I inhabit two different residential properties from time to time – what should I do?

You should nominate one property as your principal place of residence and pay the NPPR charge on your second property. No person can have more than one “sole or main residence”.

I own a property where the resident(s) living in the property has “exclusive right of residence” as part of the deeds of the property – am I liable for the charge?

No. In order to qualify for an exemption you must provide a copy of the deeds of the property to Rates Section, Cavan County Council in which it clearly states that the residents of the property has “an exclusive right of residence”.

Are apartments liable for the charge?

Yes. Apartments, bed-sits and flats as independent living units are liable for the charge.
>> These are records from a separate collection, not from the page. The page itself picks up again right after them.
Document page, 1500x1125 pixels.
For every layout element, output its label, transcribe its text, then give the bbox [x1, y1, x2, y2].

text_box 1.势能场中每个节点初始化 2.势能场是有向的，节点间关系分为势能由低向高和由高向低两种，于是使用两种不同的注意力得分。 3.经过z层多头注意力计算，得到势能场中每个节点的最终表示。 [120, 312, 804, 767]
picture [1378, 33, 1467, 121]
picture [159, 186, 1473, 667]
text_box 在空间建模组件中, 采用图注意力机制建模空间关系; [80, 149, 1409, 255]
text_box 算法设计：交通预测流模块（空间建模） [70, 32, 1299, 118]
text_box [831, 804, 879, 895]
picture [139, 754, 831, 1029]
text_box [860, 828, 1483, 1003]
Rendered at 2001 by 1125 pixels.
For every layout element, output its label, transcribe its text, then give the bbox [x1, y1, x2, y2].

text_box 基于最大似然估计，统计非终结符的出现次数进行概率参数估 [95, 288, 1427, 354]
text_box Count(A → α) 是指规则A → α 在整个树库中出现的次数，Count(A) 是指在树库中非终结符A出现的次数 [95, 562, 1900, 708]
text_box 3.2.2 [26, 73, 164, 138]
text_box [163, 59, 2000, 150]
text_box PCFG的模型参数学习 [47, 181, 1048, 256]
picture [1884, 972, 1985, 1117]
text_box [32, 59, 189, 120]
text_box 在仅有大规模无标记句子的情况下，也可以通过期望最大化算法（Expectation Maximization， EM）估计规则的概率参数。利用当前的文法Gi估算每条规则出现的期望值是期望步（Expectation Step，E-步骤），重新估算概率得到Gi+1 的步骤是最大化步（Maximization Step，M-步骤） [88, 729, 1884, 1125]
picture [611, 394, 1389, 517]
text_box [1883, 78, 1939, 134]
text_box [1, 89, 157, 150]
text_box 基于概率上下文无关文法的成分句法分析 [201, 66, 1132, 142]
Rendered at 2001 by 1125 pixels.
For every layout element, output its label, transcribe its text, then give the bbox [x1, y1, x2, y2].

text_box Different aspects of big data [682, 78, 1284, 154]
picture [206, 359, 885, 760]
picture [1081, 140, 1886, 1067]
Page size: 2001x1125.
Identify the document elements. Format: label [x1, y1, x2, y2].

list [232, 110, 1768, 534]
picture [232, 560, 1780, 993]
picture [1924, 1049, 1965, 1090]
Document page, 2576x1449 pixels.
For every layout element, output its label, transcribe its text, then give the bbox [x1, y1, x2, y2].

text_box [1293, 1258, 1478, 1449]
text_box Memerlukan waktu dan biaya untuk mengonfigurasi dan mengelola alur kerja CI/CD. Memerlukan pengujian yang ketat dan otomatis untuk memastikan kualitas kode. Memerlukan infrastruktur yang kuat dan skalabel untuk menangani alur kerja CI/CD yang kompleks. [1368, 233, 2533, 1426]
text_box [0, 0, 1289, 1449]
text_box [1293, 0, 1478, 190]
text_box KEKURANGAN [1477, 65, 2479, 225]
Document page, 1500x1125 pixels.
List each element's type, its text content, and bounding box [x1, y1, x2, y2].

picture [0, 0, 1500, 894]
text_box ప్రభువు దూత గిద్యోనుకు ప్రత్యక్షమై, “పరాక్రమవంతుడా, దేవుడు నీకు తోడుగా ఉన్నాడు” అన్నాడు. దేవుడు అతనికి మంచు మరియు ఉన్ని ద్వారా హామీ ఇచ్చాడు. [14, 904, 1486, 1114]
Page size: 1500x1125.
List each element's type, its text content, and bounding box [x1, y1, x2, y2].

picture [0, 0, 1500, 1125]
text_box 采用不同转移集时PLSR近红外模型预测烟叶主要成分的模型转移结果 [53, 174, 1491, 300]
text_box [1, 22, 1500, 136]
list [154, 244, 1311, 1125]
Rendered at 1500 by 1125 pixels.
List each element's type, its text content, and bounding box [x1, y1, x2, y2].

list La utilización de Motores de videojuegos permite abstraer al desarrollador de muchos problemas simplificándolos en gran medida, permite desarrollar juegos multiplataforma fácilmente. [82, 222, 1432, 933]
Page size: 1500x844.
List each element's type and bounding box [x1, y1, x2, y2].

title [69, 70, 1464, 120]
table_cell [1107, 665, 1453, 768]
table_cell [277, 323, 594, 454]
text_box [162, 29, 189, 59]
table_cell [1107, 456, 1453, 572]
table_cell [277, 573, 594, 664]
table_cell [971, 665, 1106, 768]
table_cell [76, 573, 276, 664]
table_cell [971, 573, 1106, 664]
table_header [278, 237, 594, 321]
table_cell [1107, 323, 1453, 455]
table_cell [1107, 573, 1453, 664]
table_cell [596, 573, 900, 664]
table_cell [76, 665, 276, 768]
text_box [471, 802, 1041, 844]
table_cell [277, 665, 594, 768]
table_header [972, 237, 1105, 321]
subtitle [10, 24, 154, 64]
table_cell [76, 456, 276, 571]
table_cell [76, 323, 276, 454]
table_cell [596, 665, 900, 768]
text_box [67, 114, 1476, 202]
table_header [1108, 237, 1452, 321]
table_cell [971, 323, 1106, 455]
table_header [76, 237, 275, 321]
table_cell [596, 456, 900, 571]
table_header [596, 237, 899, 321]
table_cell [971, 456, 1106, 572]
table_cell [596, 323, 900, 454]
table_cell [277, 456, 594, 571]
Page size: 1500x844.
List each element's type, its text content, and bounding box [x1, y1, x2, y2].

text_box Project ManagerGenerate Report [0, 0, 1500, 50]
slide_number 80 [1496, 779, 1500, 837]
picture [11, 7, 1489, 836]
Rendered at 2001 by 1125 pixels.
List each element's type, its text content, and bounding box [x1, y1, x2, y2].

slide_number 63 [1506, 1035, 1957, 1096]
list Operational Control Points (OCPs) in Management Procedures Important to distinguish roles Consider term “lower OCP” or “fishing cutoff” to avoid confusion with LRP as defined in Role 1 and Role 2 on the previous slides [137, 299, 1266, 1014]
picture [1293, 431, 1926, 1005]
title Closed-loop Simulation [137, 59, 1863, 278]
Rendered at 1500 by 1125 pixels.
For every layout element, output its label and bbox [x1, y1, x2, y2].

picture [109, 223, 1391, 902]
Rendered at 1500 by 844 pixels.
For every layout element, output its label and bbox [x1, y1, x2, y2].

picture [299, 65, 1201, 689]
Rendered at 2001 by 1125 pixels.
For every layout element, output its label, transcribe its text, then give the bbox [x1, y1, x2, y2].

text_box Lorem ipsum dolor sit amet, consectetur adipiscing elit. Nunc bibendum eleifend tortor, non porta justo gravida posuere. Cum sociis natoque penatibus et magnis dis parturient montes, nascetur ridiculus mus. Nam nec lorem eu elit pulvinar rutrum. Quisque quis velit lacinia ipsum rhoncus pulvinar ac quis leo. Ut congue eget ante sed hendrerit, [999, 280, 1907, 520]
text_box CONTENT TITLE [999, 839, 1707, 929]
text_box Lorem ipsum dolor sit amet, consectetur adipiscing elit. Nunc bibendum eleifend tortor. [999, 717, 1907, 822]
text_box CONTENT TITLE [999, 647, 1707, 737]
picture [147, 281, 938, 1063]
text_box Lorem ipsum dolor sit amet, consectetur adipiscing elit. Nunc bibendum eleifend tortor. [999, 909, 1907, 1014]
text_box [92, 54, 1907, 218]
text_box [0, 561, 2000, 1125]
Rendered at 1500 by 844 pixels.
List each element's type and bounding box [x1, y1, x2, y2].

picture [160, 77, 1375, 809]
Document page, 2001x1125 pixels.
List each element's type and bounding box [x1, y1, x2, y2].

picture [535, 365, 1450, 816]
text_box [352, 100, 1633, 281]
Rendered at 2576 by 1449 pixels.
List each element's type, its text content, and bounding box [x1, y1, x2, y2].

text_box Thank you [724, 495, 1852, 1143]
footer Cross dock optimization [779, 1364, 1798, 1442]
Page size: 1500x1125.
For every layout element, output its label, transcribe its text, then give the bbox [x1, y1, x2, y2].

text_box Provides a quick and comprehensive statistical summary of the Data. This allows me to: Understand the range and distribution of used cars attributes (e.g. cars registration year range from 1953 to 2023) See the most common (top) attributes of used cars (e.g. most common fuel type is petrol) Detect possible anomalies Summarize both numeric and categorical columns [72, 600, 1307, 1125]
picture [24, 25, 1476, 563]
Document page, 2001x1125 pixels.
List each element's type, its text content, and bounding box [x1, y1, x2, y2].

Are self-catering houses liable for the charge?

Yes.

I no longer own an NPPR – what should I do?

If you no longer own an NPPR that you previously registered in the system then you may remove your association with the particular NPPR. This may be done on the NPPR details page.

Please note that the requirement for a local authority to be able to provide a certificate upon request means that your historical association with that NPPR will be maintained but it will not show up in your currently registered NPPRs.

What if I'm selling my house - how do I prove that I have paid the charge?

You can request the local authority to give you a certificate to this effect. This will be evidence of payment, and will formally discharge any liability in law for payment of the charge.

Who pays the charge where a property liable for the charge is owned jointly?

Liability falls on all co-owners but payment by any one co-owner discharges the liability of all co-owners.

Can I pay for multiple properties?

Yes, you can pay for multiple properties in the online system.